Local officials pleaded for helicopter rescues to get them out of the Taliban-infested countryside. Security companies added dozens of extra men to protect convoys running through insurgent territory. How could the government mafias be strengthening their grip on the drug routes?

  I may never know the answer, but one part of the equation seemed to be the way the government’s anti-drug police attacked rivals and protected friends. The Ministry of Counter Narcotics lacked armed men, but a branch of the Interior Ministry known as the Counter Narcotics Police of Afghanistan (CNPA) had a presence throughout the country and commanded about three thousand officers. Its men had better equipment and training than regular police.

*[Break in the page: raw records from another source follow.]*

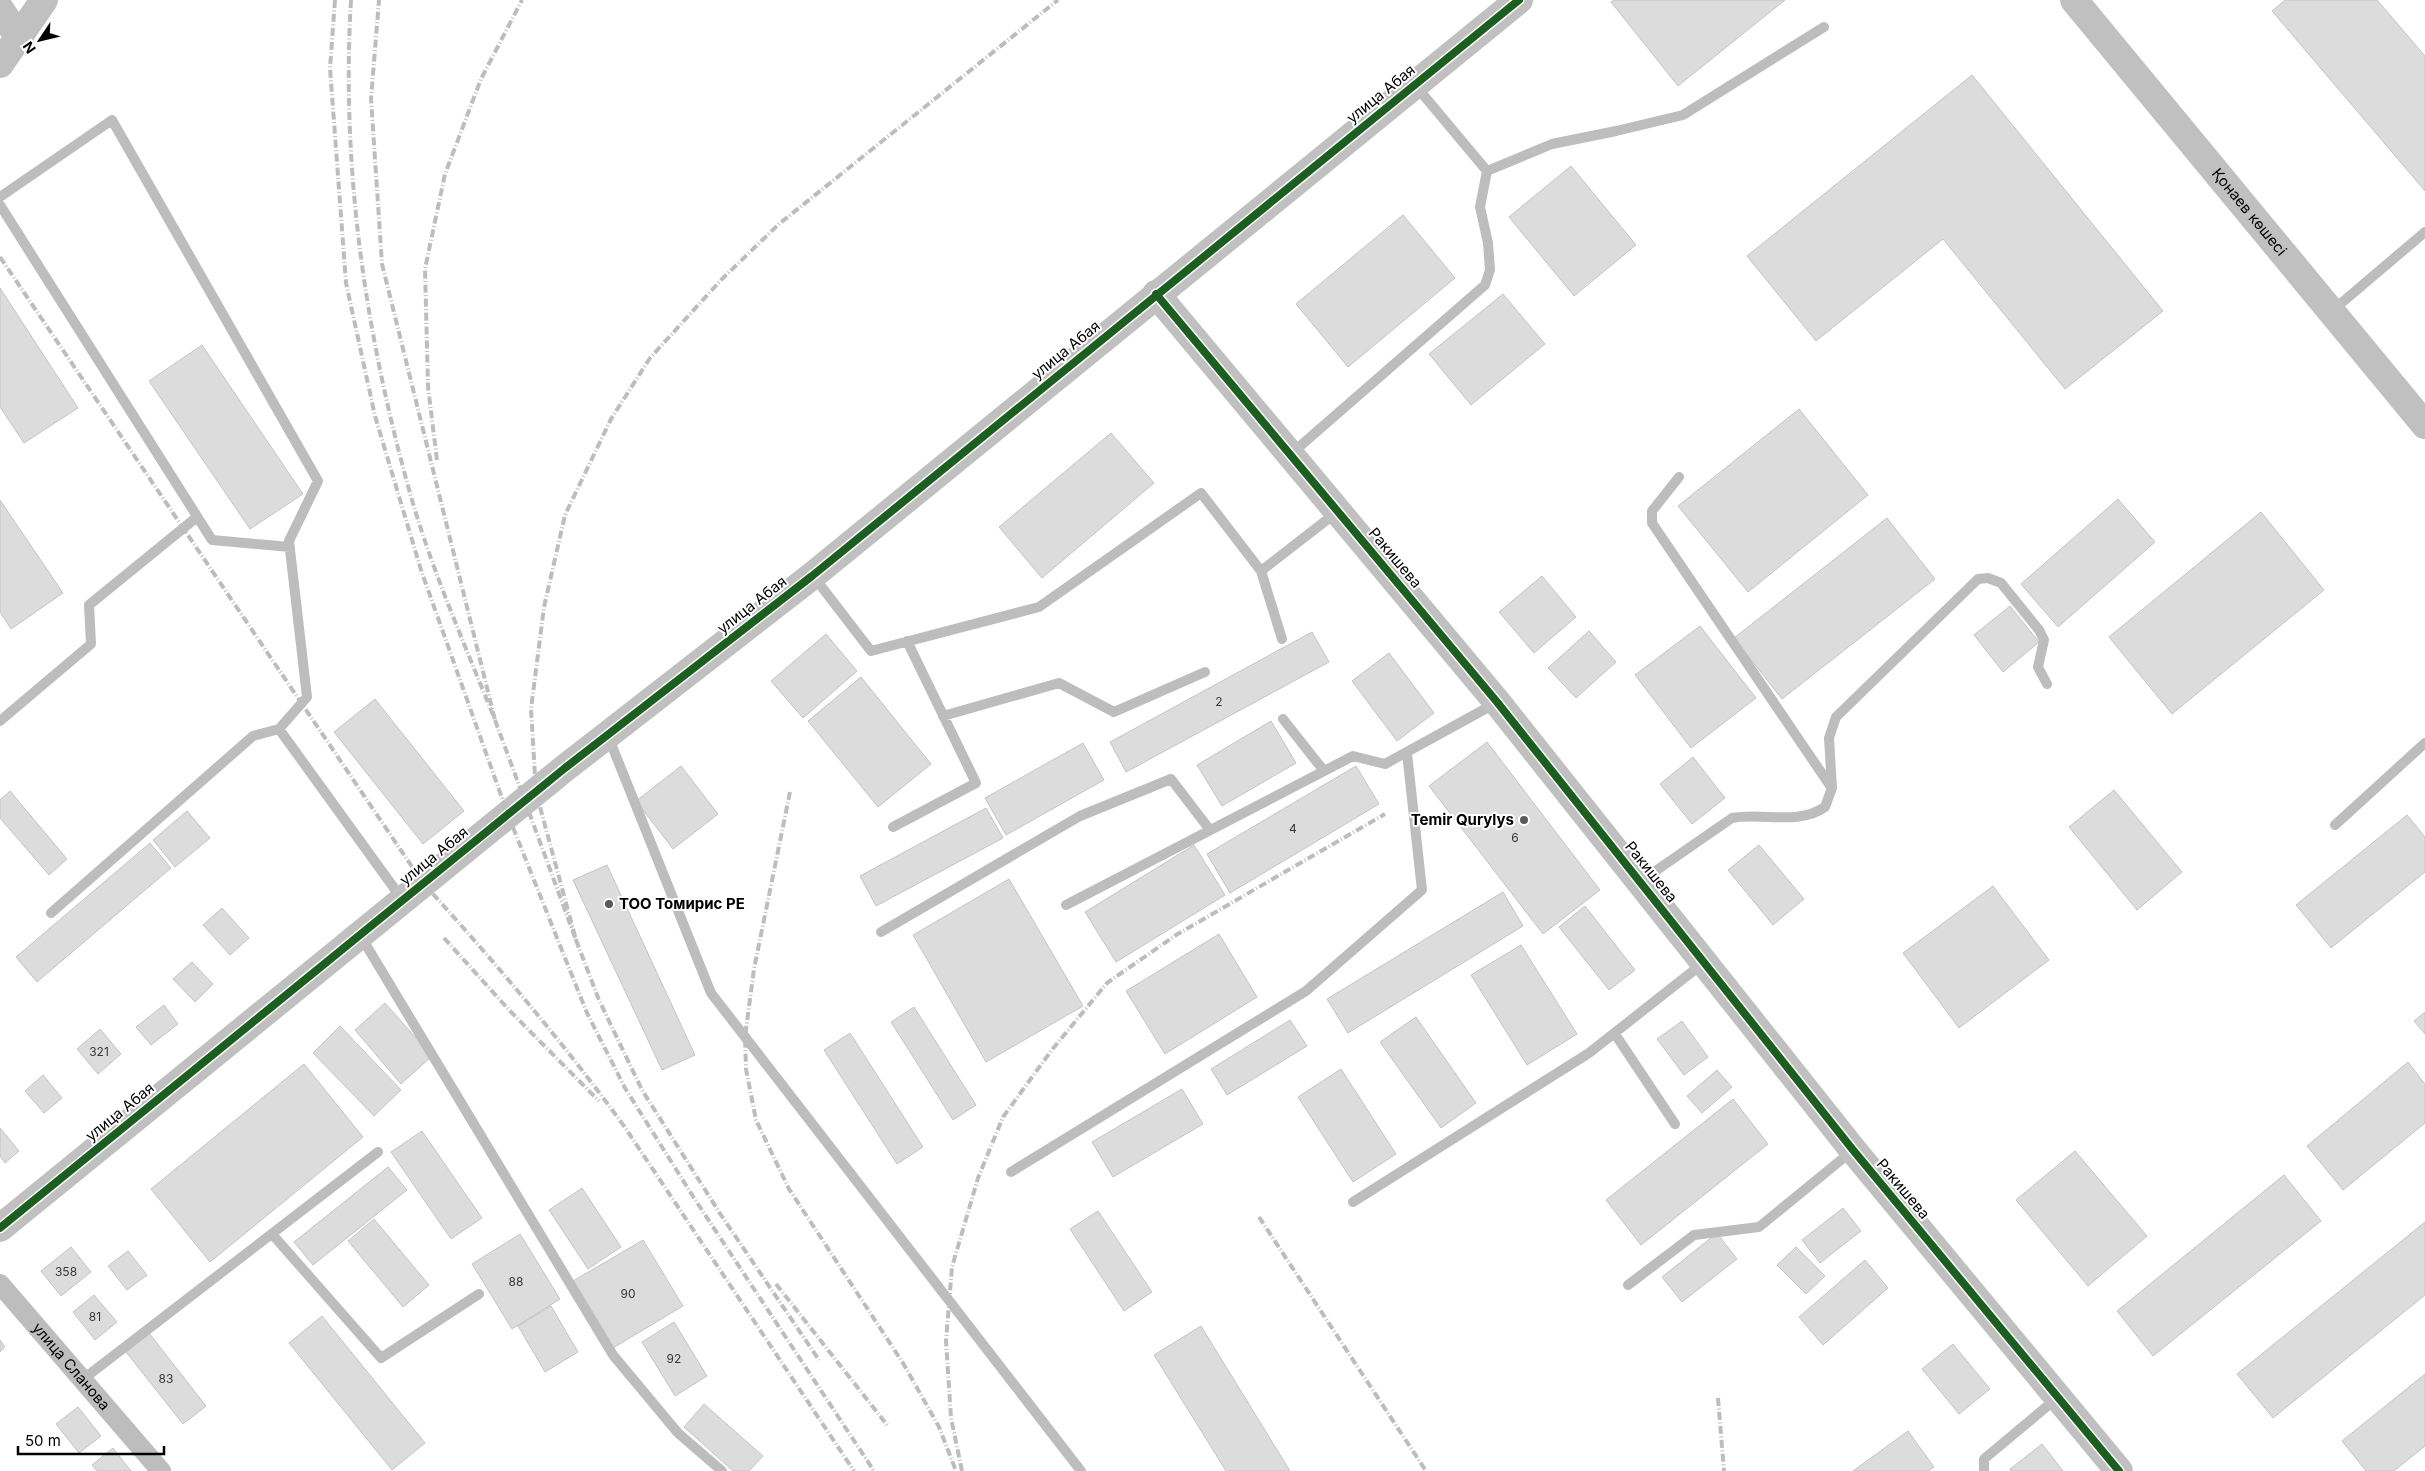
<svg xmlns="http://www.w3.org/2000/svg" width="2425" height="1471" font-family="Inter,sans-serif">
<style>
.building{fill:#dcdcdc;stroke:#c4c4c4}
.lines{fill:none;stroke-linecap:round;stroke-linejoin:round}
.lane{stroke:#bdbdbd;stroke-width:10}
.street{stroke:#bdbdbd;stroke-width:20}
.secondary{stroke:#c0c0c0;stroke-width:28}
.rail{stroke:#bdbdbd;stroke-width:4;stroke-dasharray:8 2.5 1 2.5;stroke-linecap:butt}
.cycleway-casing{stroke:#fff;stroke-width:11}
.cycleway{stroke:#1b5e20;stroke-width:8}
.poi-dot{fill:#595959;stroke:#fff;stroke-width:2}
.labels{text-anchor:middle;stroke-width:4;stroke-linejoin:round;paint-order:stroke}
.number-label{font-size:12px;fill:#373737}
.street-label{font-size:15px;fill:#000;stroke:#fff}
.poi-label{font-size:15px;font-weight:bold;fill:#000;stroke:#fff;text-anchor:end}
</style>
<rect width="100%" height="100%" fill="#fff"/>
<path class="building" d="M1614 0H1785L1678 86 1611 2Z
M2285 0H2377L2425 56V191L2272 11Z
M1972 75 2163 311 2065 389 1943 239 1816 341 1747 256Z
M1571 166 1636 245 1574 296 1509 217Z
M1403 215 1455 278 1348 367 1296 304Z
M0 288 78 408 24 443 0 407Z
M1503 294 1545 344 1471 405 1429 354Z
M202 345 303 494 250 529 149 381Z
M1799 409 1868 495 1748 592 1678 506Z
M1111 433 1154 483 1042 578 999 527Z
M2118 499 2155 542 2058 627 2021 584Z
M0 500 63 593 11 629 0 612Z
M2261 512 2324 590 2172 714 2109 637Z
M1887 518 1935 579 1782 699 1734 638Z
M1542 576 1576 617 1534 653 1499 612Z
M2010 606 2039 642 2003 672 1974 635Z
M1700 626 1756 698 1691 748 1635 675Z
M1589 631 1616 662 1576 698 1548 668Z
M1312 632 1329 662 1126 772 1110 742Z
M826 634 857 671 803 718 771 681Z
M1389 653 1434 713 1397 741 1352 681Z
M861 677 931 764 878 807 808 721Z
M375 699 464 811 423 844 334 732Z
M1271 721 1296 763 1222 806 1197 765Z
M1487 742 1600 890 1543 934 1429 786Z
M1083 743 1104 780 1006 835 985 798Z
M1693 757 1725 798 1692 824 1660 784Z
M681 766 718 814 673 849 636 801Z
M1356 766 1379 804 1230 893 1207 854Z
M2114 790 2182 872 2137 910 2069 827Z
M10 791 67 859 49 875 0 818V800Z
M986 808 1003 838 876 906 860 876Z
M187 811 210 838 175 867 153 840Z
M2407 815 2425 837V872L2331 948 2296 905Z
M150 843 171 868 37 982 16 957Z
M1194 845 1225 895 1116 962 1085 912Z
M1759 845 1804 899 1773 925 1728 870Z
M607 865 695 1055 662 1070 573 880Z
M1009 879 1083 1006 986 1062 913 935Z
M1993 886 2049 960 1959 1028 1903 953Z
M1503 892 1523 926 1348 1033 1327 999Z
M1585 906 1635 970 1609 990 1559 927Z
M222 908 249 938 230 955 203 925Z
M1219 934 1257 997 1165 1054 1126 991Z
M1521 945 1577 1034 1527 1065 1471 975Z
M192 962 213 984 195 1002 173 979Z
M385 1003 432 1056 401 1084 355 1030Z
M164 1005 178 1024 151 1045 136 1027Z
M914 1007 976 1105 953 1120 891 1022Z
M2425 1012V1034L2414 1021Z
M1416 1017 1476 1103 1441 1128 1380 1042Z
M1290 1020 1307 1046 1227 1095 1211 1069Z
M1682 1021 1708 1057 1684 1075 1657 1039Z
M340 1026 401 1090 374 1116 313 1053Z
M100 1029 121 1054 98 1074 77 1049Z
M850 1033 923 1147 897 1164 824 1050Z
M2408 1062 2425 1084V1123L2343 1190 2307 1146Z
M304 1064 363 1137 210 1262 151 1189Z
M1341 1069 1396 1154 1353 1182 1298 1097Z
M1717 1070 1732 1087 1702 1113 1687 1096Z
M43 1075 62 1098 44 1113 25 1091Z
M1182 1089 1203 1124 1113 1177 1092 1142Z
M1733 1099 1768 1144 1641 1245 1606 1200Z
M0 1128 19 1151 5 1163 0 1156Z
M422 1131 482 1218 451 1239 391 1152Z
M2075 1151 2147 1236 2088 1286 2016 1200Z
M388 1167 407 1190 313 1265 294 1242Z
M2284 1175 2321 1221 2153 1356 2117 1311Z
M582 1188 621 1247 588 1269 549 1210Z
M1843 1208 1861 1231 1820 1263 1802 1240Z
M1098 1211 1152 1292 1124 1311 1070 1229Z
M374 1219 429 1285 403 1307 348 1241Z
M2425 1222V1295L2273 1418 2237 1374Z
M1717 1233 1737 1259 1682 1302 1662 1277Z
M520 1234 560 1299 512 1329 472 1264Z
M643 1240 683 1306 613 1348 573 1281Z
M71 1247 91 1272 61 1296 41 1271Z
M1796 1247 1825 1276 1806 1294 1777 1265Z
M128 1251 147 1275 127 1290 108 1266Z
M1865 1260 1888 1288 1823 1345 1799 1317Z
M94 1295 117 1322 95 1340 73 1312Z
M551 1306 578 1352 545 1372 518 1326Z
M322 1316 425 1443 392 1470 289 1343Z
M674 1322 707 1376 675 1396 642 1342Z
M1201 1326 1290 1471H1226L1154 1355Z
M149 1333 206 1406 183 1424 126 1352Z
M0 1340 5 1347 0 1352Z
M1953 1344 1990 1389 1959 1414 1922 1369Z
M2425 1374V1446L2394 1471H2366L2342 1441Z
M704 1404 763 1456 749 1471H733L684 1427Z
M78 1407 101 1436 79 1453 56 1424Z
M1908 1431 1934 1467 1928 1471H1853Z
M2042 1444 2063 1471H2011L2010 1469Z
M113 1448 131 1471H97L92 1465Z"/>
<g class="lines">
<path class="lane" d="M1487 171 1552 144 1616 131 1683 115 1824 27
M0 197 112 120 318 481 289 541 307 697 279 729 402 899
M0 205 212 540 290 547
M2332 311 2425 232
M1291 454 1485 285 1490 270 1488 243 1480 207 1487 171 1415 85
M1679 477 1652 511V523L1831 787
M1261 571 1282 639
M814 577 871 651 1039 607 1201 493 1261 571 1337 512
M943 716 1059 683 1114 712 1205 672
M1283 719 1324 771
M0 721 91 644 89 605 197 517
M608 736 711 993 1081 1471
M2335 825 2425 743
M893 827 976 783 907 641
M1641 881 1732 818C1763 812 1797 826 1825 807L1832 788 1829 738 1836 717 1978 579 1988 578 2001 583 2039 630 2044 640 2038 667 2047 684
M1066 905 1353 756 1385 764 1496 703
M51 913 253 736 279 729
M881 932 1080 816 1171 779 1210 830
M360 935 613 1355 678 1433 722 1471
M1615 1034 1675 1124
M1011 1172 1306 991 1422 890 1407 753
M1353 1202 1589 1053 1702 964
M272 1234 381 1358 479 1294
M1628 1285 1694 1235 1759 1227 1852 1151
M82 1380 378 1152
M1984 1471V1459L2057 1398"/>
<path class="street" id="s1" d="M0 1284 161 1471"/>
<g class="secondary">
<path id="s2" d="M2074 0 2425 425"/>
<path d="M0 9 19 38"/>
<path d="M0 64 44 0"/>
<path d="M1156 294 1497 702 1853 1150 2119 1471"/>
<path d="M0 1228 565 768 812 576 1519 0"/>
</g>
<path class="rail" d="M335 0 330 68 346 283 375 416 421 570 508 815 587 1013 625 1088 694 1198 874 1471
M351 0C341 167 365 332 410 493 432 571 465 645 495 720L382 264 371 99 379 0
M0 257 423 883C494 961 562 1041 624 1126L854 1471
M437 460 428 387 425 269 445 174 481 79 522 0
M495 720 576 940 536 792 531 709 544 607 565 515 611 419 650 358 721 280 779 224 1058 0
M790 792 754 969 745 1037 746 1069 756 1120 789 1189 903 1363 939 1427 956 1471
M444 938 510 1011 599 1101
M576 940 599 1000 642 1090 721 1215 819 1360
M1259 1217 1426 1471
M776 1284 888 1426
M1718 1398 1724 1471
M962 1471 951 1418 946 1341 952 1267 978 1178 1003 1117 1051 1051 1107 983 1176 935 1385 814"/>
<g class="cycleway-casing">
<path id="cycleway" d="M1156 294 1497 702 1853 1150 2119 1471
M0 1228 565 768 812 576 1519 0"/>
</g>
<use href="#cycleway" class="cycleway"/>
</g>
<g class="poi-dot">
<circle cx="1524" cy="820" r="5"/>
<circle cx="609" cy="904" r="5"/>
</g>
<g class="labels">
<g class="number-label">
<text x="1219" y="706">2</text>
<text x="1293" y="833">4</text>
<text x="1515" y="842">6</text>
<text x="99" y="1056">321</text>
<text x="66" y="1276">358</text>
<text x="516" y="1286">88</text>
<text x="628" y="1298">90</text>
<text x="95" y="1321">81</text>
<text x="674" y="1363">92</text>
<text x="166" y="1383">83</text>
</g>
<g class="street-label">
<text transform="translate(1381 94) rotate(-39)" y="5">улица Абая</text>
<text dy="5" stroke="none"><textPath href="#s2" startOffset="275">Қонаев көшесі</textPath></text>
<text transform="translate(1066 350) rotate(-39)" y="5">улица Абая</text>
<text transform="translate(1395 558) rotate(50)" y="5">Ракишева</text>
<text transform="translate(752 605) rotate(-38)" y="5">улица Абая</text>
<text transform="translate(434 856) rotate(-39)" y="5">улица Абая</text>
<text transform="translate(1651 872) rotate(51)" y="5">Ракишева</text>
<text transform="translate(120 1112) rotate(-39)" y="5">улица Абая</text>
<text transform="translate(1903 1189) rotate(50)" y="5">Ракишева</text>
<text dy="5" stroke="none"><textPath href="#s1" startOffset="109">улица Сланова</textPath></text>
</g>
<g class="poi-label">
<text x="1514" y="825">Temir Qurylys</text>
<text x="619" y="909" text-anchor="start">ТОО Томирис РЕ</text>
</g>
</g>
<g transform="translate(40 40) rotate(235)" stroke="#ffffff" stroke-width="4" paint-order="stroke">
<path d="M0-4L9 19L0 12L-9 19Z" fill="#000000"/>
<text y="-8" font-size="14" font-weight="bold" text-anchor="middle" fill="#000000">N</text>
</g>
<path d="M18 1446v8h146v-8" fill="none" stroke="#000000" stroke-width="2.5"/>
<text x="25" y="1446" font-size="15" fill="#000000" stroke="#ffffff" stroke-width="4" paint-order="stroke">50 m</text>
</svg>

Their leader, General Mohammed Daud Daud, a deputy minister of interior with responsibility for the CNPA, was considered the country’s most powerful anti-drug czar. He was also widely believed to rank among the biggest players in the narcotics industry, as persistent rumours claimed that he used his position and his clout as a former militia commander to further his own interests. He vehemently denied any role in drug trafficking—“Your information is completely defective and deficient, and shameful for the prestige of journalism,” he told my translator—and I never did put together what you might consider legal evidence of wrongdoing. But in the final months of my assignment in Afghanistan I started to assemble some fascinating information about General Daud, as one example of the way drugs reached their fingers into government. Asking questions about the general seemed safer than investigating other government figures, because his status as a northerner made him less dangerous to me in the south. I was also lucky enough to find the kind of paper trail that rarely surfaces in Afghanistan: letters that appeared to directly link General Daud with a drug dealer.